Magento にはオープンソースだけでなく有償版のMagento Commerce(以下、Commerce)も存在する。そのどちらも設計は同じであるため、ECの機能に大きな違いはない。「多言語・多通貨・マルチサイト」といったMagentoならではのメリットはそのどちらでも享受できるが、管理やマーケティング、プロモーションなどの面で、Commerceのほうが優れている部分もある。たとえばCommerceでは、時間を指定した商品価格などの表示の差し替え、カウントダウンティッカーの表示などの機能が標準搭載されているため、12時になったら通常価格からキャンペーン価格へ変更するといったことに対応できるが、オープンソースのMagentoにそういった機能はない。どちらにも一長一短があるように思うが、Magentoの利点を最大限活かすためには、EC 事業者はどちらを選択すればいいのだろうか。
「今お話ししたような、コンテンツのタイムリーな更新が必要になる場合には、Commerceをお使いいただくのがいいかと思います。規模で言えば、年商1桁億いくかいかないかくらいのECサイトでしたらオープンソースでも十分耐えられると思いますが、2桁億を超えてくる場合にはCommerceを検討していただいたほうがいいかもしれません。先ほど申し上げた130テラ流れているECサイトは、Commerceを使っています。ですが最終的なジャッジとしては、Commerceでなくてはならない強い理由があった場合に、その両方を俎上にのせるのがおすすめです。実際のランニングコストにも関わってくる部分ですので、慎重に検討していただければと思います」
日本だからこそ気をつけたいシステム選びのポイント
アドビの買収には「期待が大きい」
ここでMagento 一筋12年の西さんに、ECプラットフォームを選ぶときにおさえておきたいポイントについて聞いた。ひとつめは、「事業における海外展開のウエイト」である。

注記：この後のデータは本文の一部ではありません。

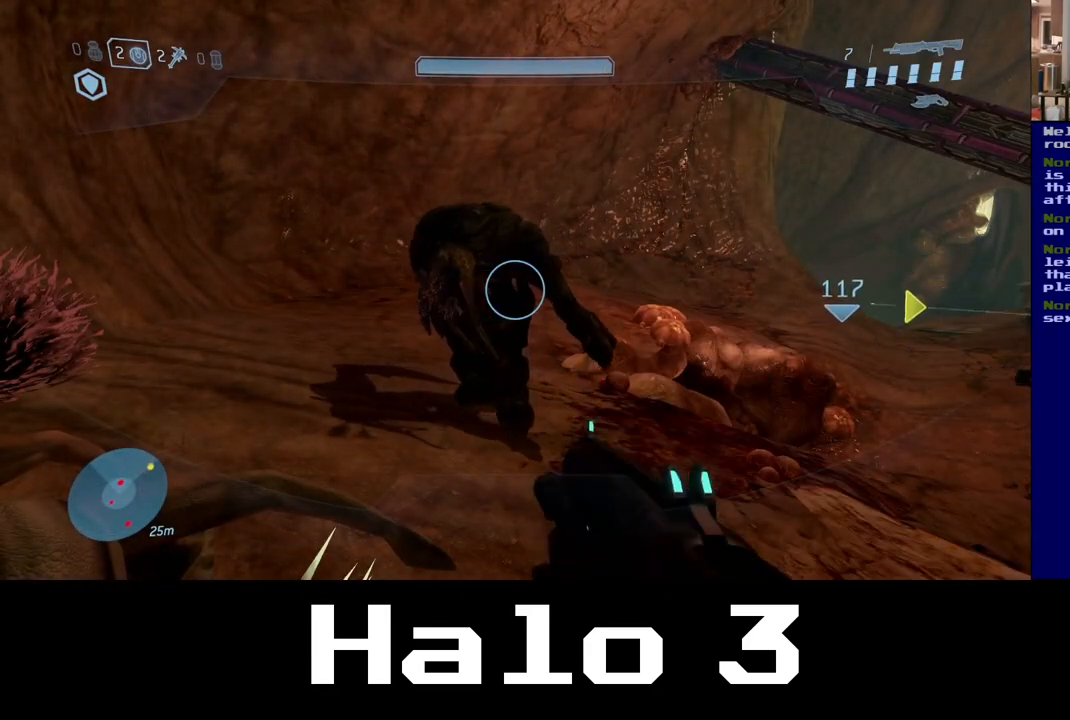
{"dt_ms": 500, "buttons": [], "left_stick": "center", "right_stick": "left", "events": [[467, "right_stick", "left"]]}
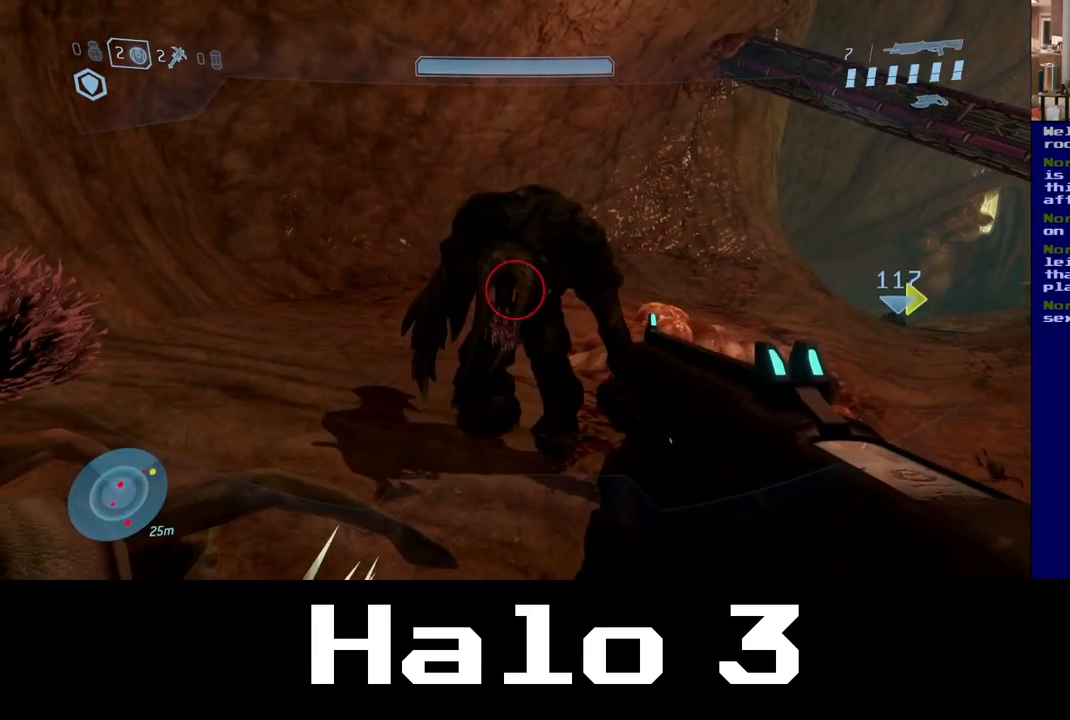
{"dt_ms": 500, "buttons": [], "left_stick": "left", "right_stick": "center", "events": [[150, "right_stick", "center"], [317, "left_stick", "left"]]}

「リプレースを検討される時には色々な軸があるかと思いますが、日本だけで事業が完結するのか、海外に向けてやっていくのかという点がひとつ基準になると考えています。また海外展開も行っていくという場合に、どれだけ本腰をいれて取り組んでいくのかによっても、大きく変わってくるのではないでしょうか」
また日本においては特に、「自社に適したシステムであるかを何より大事に考えてほしい」と西さんは強調する。
「残念ながら、このシステムを使ったら必ず売上が上がるという万能なものはありません。ですので、各EC 事業者さんが提供している製品の特性や、これから展開していきたいサービスとシステムの特性がしっかり合致しているかをまずは見極めること。この点を特に意識していただきたいです。そのうえで、本気でECを伸ばしたいと考えている方、かつ、できるだけシステムをあるがままの形で導入してアップデートする、という方向に舵を切れる方は、Magentoが向いているのではないでしょうか。あれもこれもと機能をカスタマイズしすぎたために、肝心のアップデートができなくなってしまっては本末転倒です。まずは、できるだけシンプルにMagentoを導入していただいて、必要な部分は運用しながら見極めていくという姿勢で活用していただくことが、Magentoを最大限に活かすポイントだと思います」
この2018年を振り返ると、Magentoにとってアドビによる買収のインパクトが大きかったのではないか。そう尋ねると、「やはり今年の中で、特に大きなトピックでした」と西さんは話す。長年Magentoに携わってきた西さんに、この出来事はどのように映ったのだろうか。
「データ解析やコンテンツのパーソナライズといった、今までだとひと手間二手間かかっていた作業をより簡単に行うことができるのではないかと考えています。そういったパワーアップは、Magentoのプラットフォームとしての魅力を加速させることにも繋がっていくはずです。ですので、今後Magentoの3系がリリースされる時があれば、何かとんでもないものができるのではないかと僕自身も期待しています。コンテンツを作る人達とそのユーザーさんが今まで以上にいい形で繋がることができればと思っています」
「多言語・多通貨・マルチサイト・複数在庫の管理」といった武器をもったMagentoは、これからどんな進化を遂げていくのだろう。ECサイト構築の枠にはおさまらない、顧客体験すらも変えるようなものになっていくのだろうか。だが、どんなにその性能が変わっていったとしても、「自社のサービスや製品を理解し、それに合ったツールを導入すること」がひとつのシステム選びの大きな判断軸であることはきっと変わらない。自社のシステムがサービスや製品にしっかりマッチしているかどうか、今一度見直してみてはいかがだろうか。